_What you have to do_:
Print the records below exactly, and do not carry over any picture.

(Collection entries)
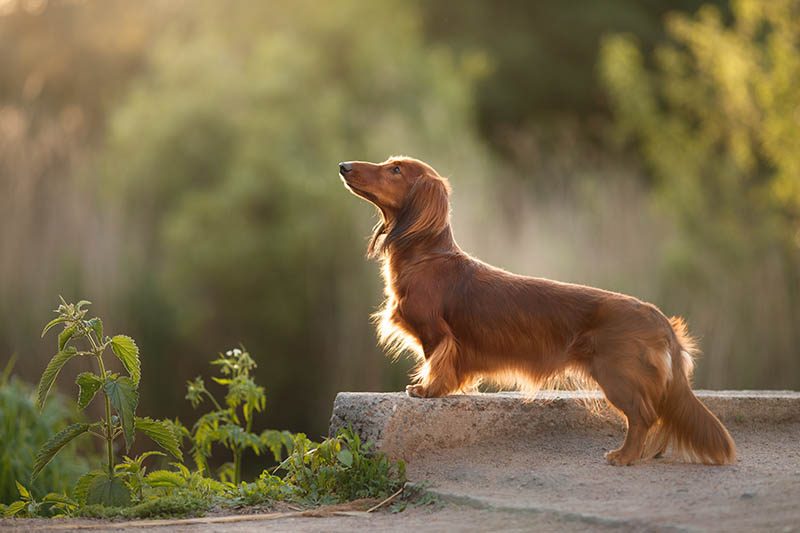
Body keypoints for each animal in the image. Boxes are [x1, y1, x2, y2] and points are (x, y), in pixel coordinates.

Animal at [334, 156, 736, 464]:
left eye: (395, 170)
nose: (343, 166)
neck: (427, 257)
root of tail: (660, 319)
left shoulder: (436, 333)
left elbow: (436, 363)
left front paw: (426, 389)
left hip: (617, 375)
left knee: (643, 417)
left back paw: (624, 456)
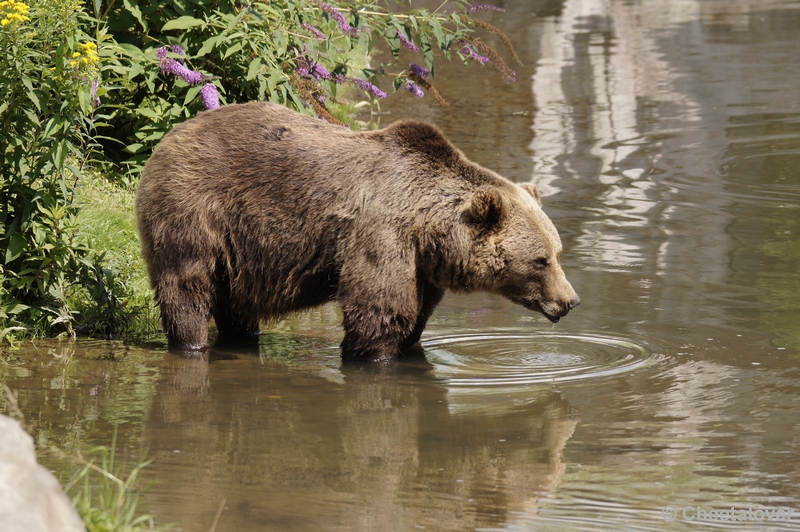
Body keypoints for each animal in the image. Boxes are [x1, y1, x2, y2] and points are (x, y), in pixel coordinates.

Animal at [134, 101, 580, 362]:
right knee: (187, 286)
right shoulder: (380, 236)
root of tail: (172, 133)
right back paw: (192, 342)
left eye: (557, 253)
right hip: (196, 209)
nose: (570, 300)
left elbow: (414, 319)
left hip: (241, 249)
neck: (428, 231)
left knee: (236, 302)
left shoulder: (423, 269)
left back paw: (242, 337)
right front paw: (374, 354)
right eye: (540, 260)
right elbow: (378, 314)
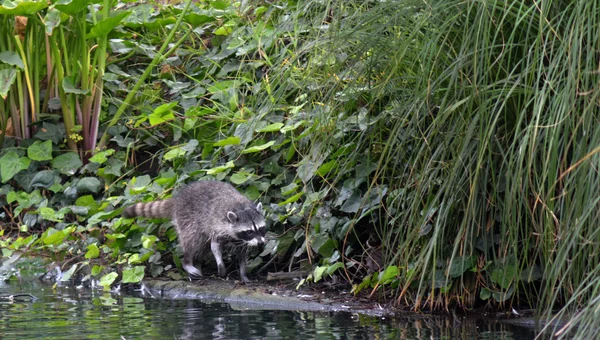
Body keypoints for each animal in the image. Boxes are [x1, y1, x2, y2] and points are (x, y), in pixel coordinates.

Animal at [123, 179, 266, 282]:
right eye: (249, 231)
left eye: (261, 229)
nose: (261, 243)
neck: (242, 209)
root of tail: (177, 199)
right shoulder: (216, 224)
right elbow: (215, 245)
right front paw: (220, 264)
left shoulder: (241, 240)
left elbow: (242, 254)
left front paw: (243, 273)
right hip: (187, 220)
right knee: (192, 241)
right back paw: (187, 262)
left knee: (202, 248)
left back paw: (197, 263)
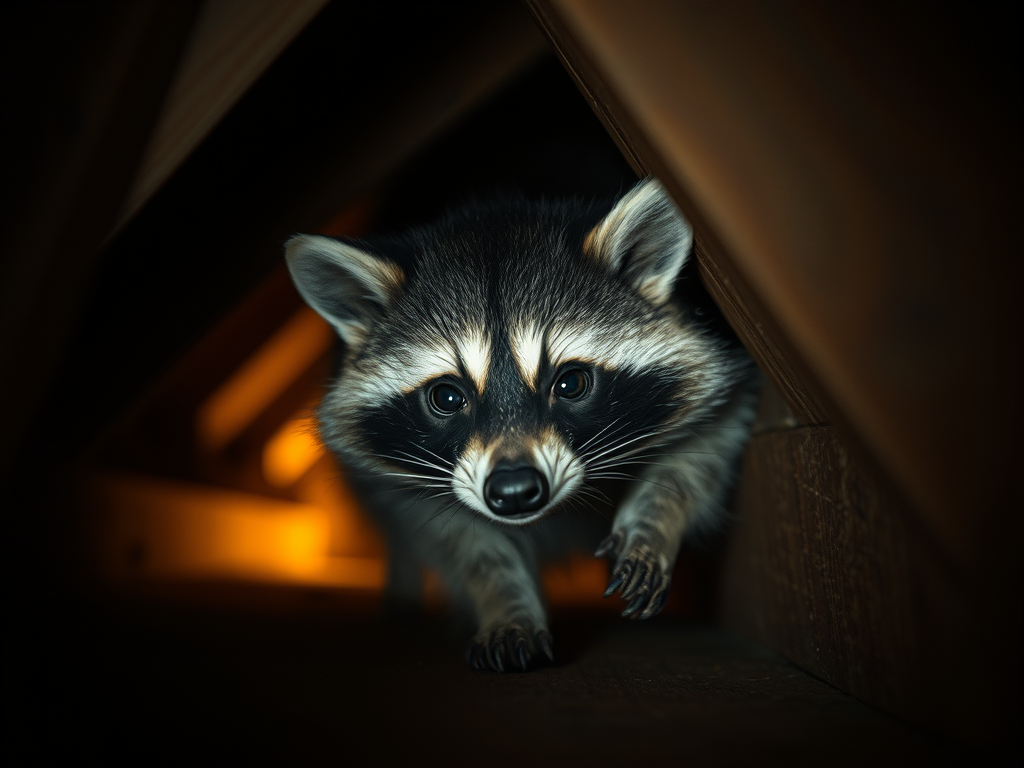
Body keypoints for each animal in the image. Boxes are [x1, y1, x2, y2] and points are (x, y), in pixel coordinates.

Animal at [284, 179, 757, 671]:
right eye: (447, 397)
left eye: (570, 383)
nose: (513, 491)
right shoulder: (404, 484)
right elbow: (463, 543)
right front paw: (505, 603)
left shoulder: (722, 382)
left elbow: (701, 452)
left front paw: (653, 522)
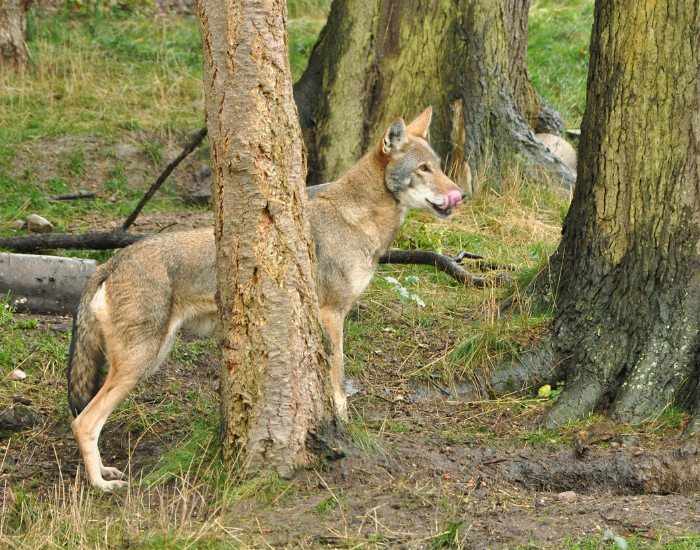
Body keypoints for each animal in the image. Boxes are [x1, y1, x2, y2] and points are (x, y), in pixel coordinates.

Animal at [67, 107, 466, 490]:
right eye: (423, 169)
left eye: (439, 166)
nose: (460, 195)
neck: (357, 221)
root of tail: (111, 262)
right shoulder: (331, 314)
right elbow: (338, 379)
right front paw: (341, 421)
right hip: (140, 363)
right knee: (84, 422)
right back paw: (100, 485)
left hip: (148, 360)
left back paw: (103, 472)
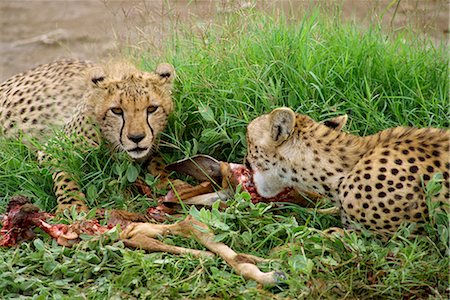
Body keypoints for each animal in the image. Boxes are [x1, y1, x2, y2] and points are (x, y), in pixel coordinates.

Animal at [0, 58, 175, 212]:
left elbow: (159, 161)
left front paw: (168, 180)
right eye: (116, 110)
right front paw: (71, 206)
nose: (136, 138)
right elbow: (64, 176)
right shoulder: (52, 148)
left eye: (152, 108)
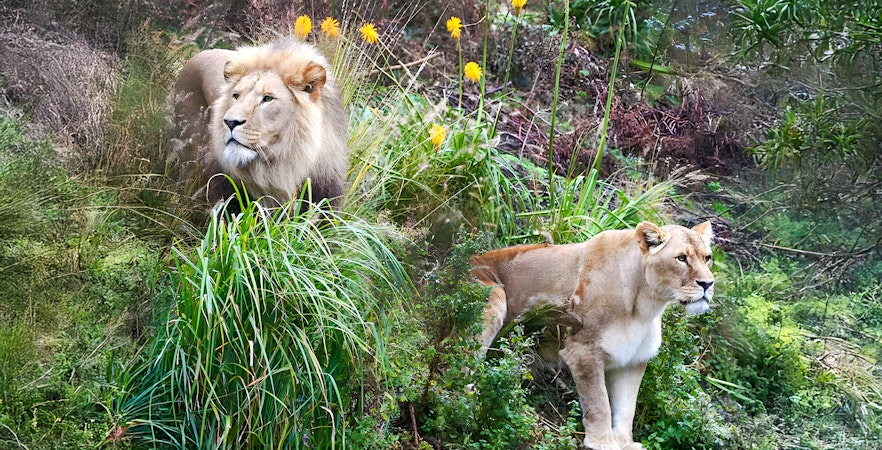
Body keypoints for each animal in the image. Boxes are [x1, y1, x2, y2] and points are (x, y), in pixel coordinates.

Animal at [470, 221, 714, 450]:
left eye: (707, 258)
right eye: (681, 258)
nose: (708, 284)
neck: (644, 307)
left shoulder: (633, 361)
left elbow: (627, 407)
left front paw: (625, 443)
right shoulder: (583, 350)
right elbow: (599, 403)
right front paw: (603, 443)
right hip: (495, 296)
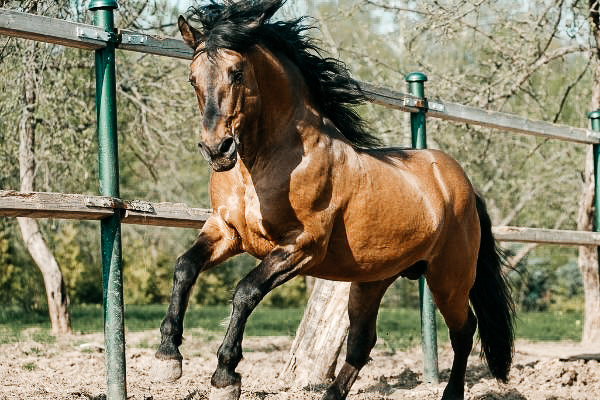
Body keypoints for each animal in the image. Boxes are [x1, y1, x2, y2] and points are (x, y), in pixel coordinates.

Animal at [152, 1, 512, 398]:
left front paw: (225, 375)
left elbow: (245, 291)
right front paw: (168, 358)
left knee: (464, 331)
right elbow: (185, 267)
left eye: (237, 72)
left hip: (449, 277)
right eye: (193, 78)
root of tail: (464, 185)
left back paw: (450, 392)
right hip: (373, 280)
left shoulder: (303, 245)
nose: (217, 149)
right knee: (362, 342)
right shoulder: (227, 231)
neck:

_Expected answer_:
Body keypoints for each animal in the image. Boxes are [x1, y1, x2, y2] and points are (x, y), in pixel coordinates.

Animal at [334, 156, 736, 464]:
left eye: (395, 170)
nose: (343, 166)
neck: (427, 257)
root of tail: (660, 319)
left shoulder: (436, 333)
left elbow: (436, 363)
left front paw: (426, 389)
left hip: (617, 375)
left knee: (643, 417)
left back paw: (624, 456)
Body keypoints for each animal in the image. Boxes are [x1, y1, x2, y2] and points are (x, y), in pixel coordinates.

Animal at [134, 101, 580, 362]:
right knee: (187, 286)
right shoulder: (380, 236)
root of tail: (172, 133)
right back paw: (192, 342)
left eye: (557, 253)
right hip: (196, 209)
nose: (570, 300)
left elbow: (414, 319)
left hip: (241, 249)
neck: (428, 231)
left knee: (236, 302)
left shoulder: (423, 269)
left back paw: (242, 337)
right front paw: (374, 354)
right eye: (540, 260)
right elbow: (378, 314)
Body keypoints for each animal in the image. Boxes are [x1, y1, x2, y2] and points are (x, y), in pixel coordinates.

Animal at [123, 179, 266, 282]:
right eye: (249, 231)
left eye: (261, 229)
nose: (261, 243)
neck: (242, 209)
root of tail: (177, 199)
right shoulder: (216, 224)
right elbow: (215, 245)
right front paw: (220, 264)
left shoulder: (241, 240)
left elbow: (242, 254)
left front paw: (243, 273)
right hip: (187, 220)
right knee: (192, 241)
right back paw: (187, 262)
left knee: (202, 248)
left back paw: (197, 263)
Body keypoints for each animal in the image. Boxes are [x1, y1, x2, y2] and points are (x, y), in pixel coordinates.

Animal at [284, 179, 757, 671]:
right eye: (447, 397)
left eye: (570, 383)
nose: (513, 491)
right shoulder: (404, 484)
right elbow: (463, 543)
right front paw: (505, 603)
left shoulder: (722, 382)
left elbow: (701, 452)
left front paw: (653, 522)
Body keypoints for each animal in the image. Boxes are [x1, y1, x2, y2] and points are (x, y), in pixel coordinates.

Animal at [67, 107, 466, 490]:
right eye: (423, 169)
left eye: (439, 166)
nose: (460, 195)
neck: (357, 221)
root of tail: (111, 262)
right shoulder: (331, 314)
right elbow: (338, 379)
right front paw: (341, 421)
right hip: (140, 363)
right knee: (84, 422)
right back paw: (100, 485)
left hip: (148, 360)
left back paw: (103, 472)
Body keypoints for each animal in the image. Boxes are [x1, y1, x2, y2] and points are (x, y), in pixel coordinates.

Animal at [0, 58, 175, 212]:
left elbow: (159, 161)
left front paw: (168, 180)
right eye: (116, 110)
right front paw: (71, 206)
nose: (136, 138)
right elbow: (64, 176)
right shoulder: (52, 148)
left eye: (152, 108)
Body keypoints for each animal in the image. Boxes are [x1, y1, x2, y2] and points are (x, y), in pixel coordinates.

Animal at [470, 221, 714, 450]:
left eye: (707, 258)
right eye: (681, 258)
nose: (708, 284)
neck: (644, 307)
left shoulder: (633, 361)
left elbow: (627, 407)
left front paw: (625, 443)
right shoulder: (583, 350)
right elbow: (599, 403)
right front paw: (603, 443)
right hip: (495, 296)
Body keypoints for each animal in the image. Boxes are [x1, y1, x2, y2] and points are (x, y), in pixel coordinates.

Animal at [152, 1, 512, 398]:
left front paw: (225, 375)
left elbow: (245, 291)
right front paw: (168, 358)
left knee: (464, 331)
right elbow: (185, 267)
left eye: (237, 72)
left hip: (449, 277)
right eye: (193, 78)
root of tail: (464, 185)
left back paw: (450, 392)
right hip: (373, 280)
left shoulder: (303, 245)
nose: (217, 149)
right knee: (362, 342)
right shoulder: (227, 231)
neck:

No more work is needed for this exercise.